---------- TASK INPUT
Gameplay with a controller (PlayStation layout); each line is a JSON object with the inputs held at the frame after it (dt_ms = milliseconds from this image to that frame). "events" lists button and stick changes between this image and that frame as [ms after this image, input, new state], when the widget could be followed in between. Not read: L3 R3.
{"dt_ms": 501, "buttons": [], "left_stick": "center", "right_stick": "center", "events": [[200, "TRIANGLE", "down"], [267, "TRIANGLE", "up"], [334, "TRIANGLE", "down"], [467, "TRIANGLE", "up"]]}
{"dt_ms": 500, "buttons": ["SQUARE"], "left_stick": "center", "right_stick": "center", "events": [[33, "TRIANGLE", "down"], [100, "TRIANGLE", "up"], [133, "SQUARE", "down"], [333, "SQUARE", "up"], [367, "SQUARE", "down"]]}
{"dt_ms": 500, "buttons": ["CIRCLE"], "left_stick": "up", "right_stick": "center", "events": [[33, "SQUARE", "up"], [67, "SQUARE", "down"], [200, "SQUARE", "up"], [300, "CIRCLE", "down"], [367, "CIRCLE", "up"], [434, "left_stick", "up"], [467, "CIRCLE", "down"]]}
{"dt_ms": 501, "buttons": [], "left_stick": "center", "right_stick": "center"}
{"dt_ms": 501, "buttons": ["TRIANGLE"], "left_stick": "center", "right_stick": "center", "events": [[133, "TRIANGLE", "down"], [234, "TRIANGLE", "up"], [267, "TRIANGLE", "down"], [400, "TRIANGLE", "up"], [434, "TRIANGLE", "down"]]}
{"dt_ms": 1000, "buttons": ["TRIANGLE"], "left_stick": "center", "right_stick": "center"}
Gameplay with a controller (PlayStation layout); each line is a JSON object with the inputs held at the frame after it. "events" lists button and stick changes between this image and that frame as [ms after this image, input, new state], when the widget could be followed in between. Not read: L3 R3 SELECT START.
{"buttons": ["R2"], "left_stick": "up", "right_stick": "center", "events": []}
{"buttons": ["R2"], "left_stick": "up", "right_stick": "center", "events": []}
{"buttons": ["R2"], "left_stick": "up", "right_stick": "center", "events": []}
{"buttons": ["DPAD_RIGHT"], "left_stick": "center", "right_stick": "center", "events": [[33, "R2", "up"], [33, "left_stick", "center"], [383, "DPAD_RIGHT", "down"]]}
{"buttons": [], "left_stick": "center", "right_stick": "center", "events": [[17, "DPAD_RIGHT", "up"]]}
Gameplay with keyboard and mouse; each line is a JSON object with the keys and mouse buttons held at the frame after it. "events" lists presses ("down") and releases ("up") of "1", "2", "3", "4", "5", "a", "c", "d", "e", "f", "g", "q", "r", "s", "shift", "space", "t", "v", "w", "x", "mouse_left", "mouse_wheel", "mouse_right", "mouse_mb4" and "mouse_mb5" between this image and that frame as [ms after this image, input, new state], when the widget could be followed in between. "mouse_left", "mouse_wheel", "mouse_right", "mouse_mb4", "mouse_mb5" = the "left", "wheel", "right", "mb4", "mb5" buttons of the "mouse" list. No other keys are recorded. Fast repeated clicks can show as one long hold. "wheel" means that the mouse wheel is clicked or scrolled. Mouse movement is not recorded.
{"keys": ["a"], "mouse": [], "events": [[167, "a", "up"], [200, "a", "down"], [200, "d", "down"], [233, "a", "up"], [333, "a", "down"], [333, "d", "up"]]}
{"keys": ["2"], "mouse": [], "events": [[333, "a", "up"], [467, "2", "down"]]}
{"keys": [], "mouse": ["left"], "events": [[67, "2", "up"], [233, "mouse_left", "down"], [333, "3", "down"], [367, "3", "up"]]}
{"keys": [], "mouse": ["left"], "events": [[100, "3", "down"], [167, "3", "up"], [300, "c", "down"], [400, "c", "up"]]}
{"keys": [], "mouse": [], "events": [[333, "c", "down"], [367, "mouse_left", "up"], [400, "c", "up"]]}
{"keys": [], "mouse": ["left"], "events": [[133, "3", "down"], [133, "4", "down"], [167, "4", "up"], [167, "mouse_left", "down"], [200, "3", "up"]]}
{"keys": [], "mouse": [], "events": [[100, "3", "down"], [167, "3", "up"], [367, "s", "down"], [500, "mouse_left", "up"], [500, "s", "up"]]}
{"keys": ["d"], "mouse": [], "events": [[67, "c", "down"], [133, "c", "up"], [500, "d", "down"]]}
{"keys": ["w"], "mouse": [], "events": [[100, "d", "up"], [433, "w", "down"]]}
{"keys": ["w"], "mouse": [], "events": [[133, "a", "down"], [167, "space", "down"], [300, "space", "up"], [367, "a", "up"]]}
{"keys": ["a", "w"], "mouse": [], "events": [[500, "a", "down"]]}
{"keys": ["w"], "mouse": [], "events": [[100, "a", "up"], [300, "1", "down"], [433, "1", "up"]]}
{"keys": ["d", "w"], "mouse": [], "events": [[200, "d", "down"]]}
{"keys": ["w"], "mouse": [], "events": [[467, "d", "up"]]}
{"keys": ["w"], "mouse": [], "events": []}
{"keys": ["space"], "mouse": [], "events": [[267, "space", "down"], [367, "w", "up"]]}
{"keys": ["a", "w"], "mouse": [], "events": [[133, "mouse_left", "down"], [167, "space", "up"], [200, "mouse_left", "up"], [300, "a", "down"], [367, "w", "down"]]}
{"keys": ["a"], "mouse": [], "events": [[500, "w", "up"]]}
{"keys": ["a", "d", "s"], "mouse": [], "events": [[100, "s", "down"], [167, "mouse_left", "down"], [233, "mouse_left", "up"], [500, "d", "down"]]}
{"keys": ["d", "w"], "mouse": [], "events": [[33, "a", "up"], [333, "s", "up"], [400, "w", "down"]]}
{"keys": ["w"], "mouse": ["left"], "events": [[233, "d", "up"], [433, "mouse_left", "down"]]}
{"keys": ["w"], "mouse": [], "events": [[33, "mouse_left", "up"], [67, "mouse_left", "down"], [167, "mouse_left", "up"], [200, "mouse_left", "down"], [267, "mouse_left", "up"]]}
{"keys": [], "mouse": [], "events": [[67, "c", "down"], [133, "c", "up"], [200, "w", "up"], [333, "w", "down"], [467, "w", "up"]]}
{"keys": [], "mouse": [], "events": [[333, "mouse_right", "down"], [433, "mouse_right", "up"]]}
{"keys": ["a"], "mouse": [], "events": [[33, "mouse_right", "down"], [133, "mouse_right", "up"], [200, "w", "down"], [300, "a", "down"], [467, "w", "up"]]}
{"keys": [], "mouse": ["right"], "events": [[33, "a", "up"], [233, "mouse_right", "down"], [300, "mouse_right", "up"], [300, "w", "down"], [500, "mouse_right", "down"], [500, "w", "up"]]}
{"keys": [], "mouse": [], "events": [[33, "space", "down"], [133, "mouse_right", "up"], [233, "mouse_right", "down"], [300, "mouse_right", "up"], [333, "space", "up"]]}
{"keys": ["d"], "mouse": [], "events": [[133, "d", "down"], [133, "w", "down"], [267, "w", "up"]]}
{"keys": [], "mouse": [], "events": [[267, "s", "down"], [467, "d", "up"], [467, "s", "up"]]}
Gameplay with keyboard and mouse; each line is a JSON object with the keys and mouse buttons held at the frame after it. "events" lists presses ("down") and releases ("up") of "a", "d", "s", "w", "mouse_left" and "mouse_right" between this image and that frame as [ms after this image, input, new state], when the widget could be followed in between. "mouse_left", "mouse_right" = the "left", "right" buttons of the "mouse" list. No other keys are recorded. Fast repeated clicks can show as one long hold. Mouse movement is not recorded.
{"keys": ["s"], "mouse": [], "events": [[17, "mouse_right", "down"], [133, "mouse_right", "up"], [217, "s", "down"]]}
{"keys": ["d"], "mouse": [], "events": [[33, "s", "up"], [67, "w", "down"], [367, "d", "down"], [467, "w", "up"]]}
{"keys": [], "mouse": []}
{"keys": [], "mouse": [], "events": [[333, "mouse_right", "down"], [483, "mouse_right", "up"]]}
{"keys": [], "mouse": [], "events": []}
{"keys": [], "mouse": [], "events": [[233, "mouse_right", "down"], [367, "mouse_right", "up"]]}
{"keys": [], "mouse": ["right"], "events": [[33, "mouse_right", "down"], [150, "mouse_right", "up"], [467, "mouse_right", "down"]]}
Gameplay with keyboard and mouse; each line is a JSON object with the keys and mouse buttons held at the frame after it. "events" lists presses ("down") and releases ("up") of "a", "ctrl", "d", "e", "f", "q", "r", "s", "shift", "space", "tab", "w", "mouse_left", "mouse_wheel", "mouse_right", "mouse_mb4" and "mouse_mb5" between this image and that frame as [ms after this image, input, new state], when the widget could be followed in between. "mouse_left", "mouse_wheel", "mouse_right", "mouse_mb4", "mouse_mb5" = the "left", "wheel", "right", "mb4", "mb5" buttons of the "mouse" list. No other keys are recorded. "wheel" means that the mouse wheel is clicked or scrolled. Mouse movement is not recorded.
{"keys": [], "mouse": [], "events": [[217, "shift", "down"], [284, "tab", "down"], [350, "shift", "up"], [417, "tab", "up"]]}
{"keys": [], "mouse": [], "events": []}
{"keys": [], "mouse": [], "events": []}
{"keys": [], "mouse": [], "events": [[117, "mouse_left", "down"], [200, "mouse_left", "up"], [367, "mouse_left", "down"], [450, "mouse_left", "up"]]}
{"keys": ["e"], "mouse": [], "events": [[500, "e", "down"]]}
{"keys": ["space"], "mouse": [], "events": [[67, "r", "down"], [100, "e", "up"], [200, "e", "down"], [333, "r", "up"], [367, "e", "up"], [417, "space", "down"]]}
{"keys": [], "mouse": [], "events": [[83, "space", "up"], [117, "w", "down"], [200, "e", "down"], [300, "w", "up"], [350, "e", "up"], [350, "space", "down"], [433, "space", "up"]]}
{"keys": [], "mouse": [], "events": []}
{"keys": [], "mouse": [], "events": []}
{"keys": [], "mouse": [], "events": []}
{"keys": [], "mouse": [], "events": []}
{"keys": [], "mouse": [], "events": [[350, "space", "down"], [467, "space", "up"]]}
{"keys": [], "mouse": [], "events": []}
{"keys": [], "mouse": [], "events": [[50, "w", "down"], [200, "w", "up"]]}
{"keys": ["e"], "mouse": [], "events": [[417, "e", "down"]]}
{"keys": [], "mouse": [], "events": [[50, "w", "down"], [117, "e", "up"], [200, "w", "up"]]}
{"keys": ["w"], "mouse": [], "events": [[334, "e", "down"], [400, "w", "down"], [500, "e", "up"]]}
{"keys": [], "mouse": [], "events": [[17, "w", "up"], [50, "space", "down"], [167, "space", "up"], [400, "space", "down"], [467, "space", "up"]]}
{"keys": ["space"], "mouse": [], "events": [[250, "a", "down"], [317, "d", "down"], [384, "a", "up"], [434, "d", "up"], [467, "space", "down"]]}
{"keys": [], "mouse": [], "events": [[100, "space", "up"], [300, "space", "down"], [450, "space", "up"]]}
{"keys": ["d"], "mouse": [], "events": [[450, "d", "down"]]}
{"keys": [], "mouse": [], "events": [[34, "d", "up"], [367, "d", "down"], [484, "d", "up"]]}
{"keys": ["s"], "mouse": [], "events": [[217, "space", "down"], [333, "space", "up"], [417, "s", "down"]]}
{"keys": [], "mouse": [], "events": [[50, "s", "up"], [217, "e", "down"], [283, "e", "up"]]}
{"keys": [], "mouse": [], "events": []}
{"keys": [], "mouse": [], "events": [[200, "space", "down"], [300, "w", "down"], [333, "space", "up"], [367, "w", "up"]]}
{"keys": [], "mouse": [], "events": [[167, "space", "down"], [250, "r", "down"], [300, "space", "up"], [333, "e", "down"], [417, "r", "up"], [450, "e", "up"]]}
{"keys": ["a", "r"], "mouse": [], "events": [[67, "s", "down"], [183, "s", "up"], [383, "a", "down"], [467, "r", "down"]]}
--------------------
In the listing above, how many lines include the string "SQUARE"? Say only the number.

2